ASSIGNMENT: Filter the entries for the string "index". Copy each line that has it.

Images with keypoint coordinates
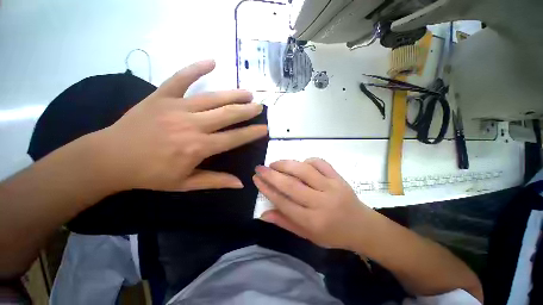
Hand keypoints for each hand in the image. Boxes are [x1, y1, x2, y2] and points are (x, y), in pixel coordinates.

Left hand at [95, 59, 267, 191]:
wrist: (111, 158)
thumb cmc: (151, 174)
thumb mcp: (186, 184)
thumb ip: (216, 181)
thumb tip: (241, 184)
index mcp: (199, 147)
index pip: (234, 138)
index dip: (251, 133)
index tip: (264, 128)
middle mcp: (192, 125)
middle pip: (228, 114)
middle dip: (247, 110)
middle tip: (259, 107)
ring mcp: (177, 107)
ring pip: (213, 98)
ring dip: (234, 94)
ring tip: (248, 93)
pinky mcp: (161, 96)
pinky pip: (181, 78)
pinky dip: (196, 68)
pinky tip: (212, 61)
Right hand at [253, 158, 371, 249]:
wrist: (362, 227)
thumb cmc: (332, 234)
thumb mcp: (307, 235)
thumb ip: (285, 222)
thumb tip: (263, 214)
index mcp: (312, 221)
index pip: (283, 202)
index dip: (267, 189)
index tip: (256, 179)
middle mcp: (321, 203)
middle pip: (291, 185)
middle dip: (272, 175)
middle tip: (260, 168)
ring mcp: (332, 187)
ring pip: (304, 170)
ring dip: (286, 164)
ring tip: (275, 163)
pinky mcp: (338, 178)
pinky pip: (320, 163)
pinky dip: (307, 160)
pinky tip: (301, 164)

ANSWER SECTION:
index mcp: (199, 147)
index pip: (234, 138)
index dip: (251, 133)
index tip: (264, 128)
index mcp: (312, 221)
index pip: (283, 202)
index dip: (267, 189)
index tip: (256, 179)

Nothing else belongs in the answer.